Recent fraud at the lab of stem-cell researcher Woo Suk Hwang (Nature 439, 122–123; 200610.1038/439122a) highlights the ease with which scientists can cook up fake images. In the South Korean team's 2005 Science paper, for example, two photographs in the same figure were found to be partial duplications.

The Hwang furore is encouraging journal editors to seek ways of detecting suspicious images before they are ever published. Such screening could identify outright fraud, as well as a far more pervasive practice in which biologists use programs such as Photoshop to tweak and smarten scientific images before publication (see Nature 434, 952–953; 2005).

At least one group of journals, published by the Rockefeller University Press (RUP), already carries out such image forensics by eye. Mike Rossner, managing editor of the Journal of Cell Biology in New York City, has trained a production editor to enlarge and scrutinize images for obvious but illegitimate changes, such as bands erased from a gel or cells slipped into a microscope image. This production editor checks manuscripts accepted for publication at the Journal of Cell Biology and two other RUP journals.

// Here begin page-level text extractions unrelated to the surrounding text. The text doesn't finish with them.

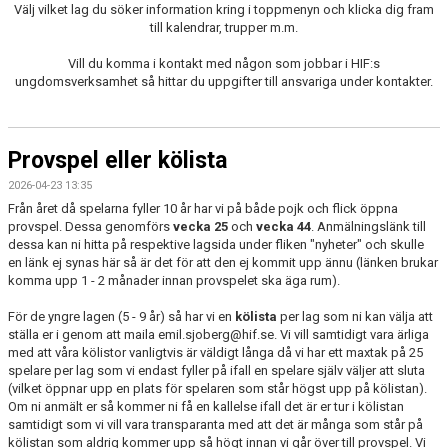
Välj vilket lag du söker information kring i toppmenyn och klicka dig fram
till kalendrar, trupper m.m.
Vill du komma i kontakt med någon som jobbar i HIF:s
ungdomsverksamhet så hittar du uppgifter till ansvariga under kontakter.
Provspel eller kölista
2026-04-23 13:35
Från året då spelarna fyller 10 år har vi på både pojk och flick öppna
provspel. Dessa genomförs
vecka 25
och
vecka 44
. Anmälningslänk till
dessa kan ni hitta på respektive lagsida under fliken "nyheter" och skulle
en länk ej synas här så är det för att den ej kommit upp ännu (länken brukar
komma upp 1 - 2 månader innan provspelet ska äga rum).
För de yngre lagen (5 - 9 år) så har vi en
kölista
per lag som ni kan välja att
ställa er i genom att maila emil.sjoberg@hif.se. Vi vill samtidigt vara ärliga
med att våra kölistor vanligtvis är väldigt långa då vi har ett maxtak på 25
spelare per lag som vi endast fyller på ifall en spelare själv väljer att sluta
(vilket öppnar upp en plats för spelaren som står högst upp på kölistan).
Om ni anmält er så kommer ni få en kallelse ifall det är er tur i kölistan
samtidigt som vi vill vara transparanta med att det är många som står på
kölistan som aldrig kommer upp så högt innan vi går över till provspel. Vi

Artifice intelligence: programs can now detect manipulation in pictures. Credit: BSIP/SPL

But this is time consuming, and computer scientists say that computer algorithms could automatically scan digital images and ferret out signs of manipulation. The development of such systems, prompted by the explosive spread of digital cameras and imaging programs, is also of interest to lawyers and police, who want to check for tampered crime-scene images, as well as to news organizations keen to detect faked photos.

Partly funded by the FBI, Hany Farid at Dartmouth College in Hanover, New Hampshire, and his colleagues have designed a suite of ten mathematical techniques to scan images for the hallmarks of manipulation. For example, one algorithm searches for small clusters of identical pixels in an image, and so might reveal where an area of background has been copied and pasted over a blemish.

A second algorithm can identify whether part of an image has been expanded, perhaps to splice two photos seamlessly together. To do this, a program such as Photoshop generates new pixels by averaging the characteristics of the neighbouring ones — leaving a giveaway signature in the image.

Farid is currently converting his algorithms into a user-friendly form that can be attached to ImageJ, a free image-processing program distributed by the US National Institutes of Health. He is also consulting Adobe, the company that makes Photoshop, about whether the algorithms could be packaged together as a plug-in for the program, for use by different industries. This could help journal editors and reviewers, but also lab heads wanting to check the work of their team.

Rossner says he plans to trial Farid's system when it is complete. Editors at Nature are also consulting researchers about automatic tools for detecting image manipulation.

But there are drawbacks. Such a system could act only as a first line of policing to flag up suspicious images. And editors and technophiles alike agree that anyone determined to fabricate or alter images will be able to fool the forensics software — perhaps by using the very same detection algorithms to learn how. Eric Postma is a computer scientist who devises software to detect fine-art fraud at the University of Maastricht in the Netherlands. “It's always a race between two sides,” he says.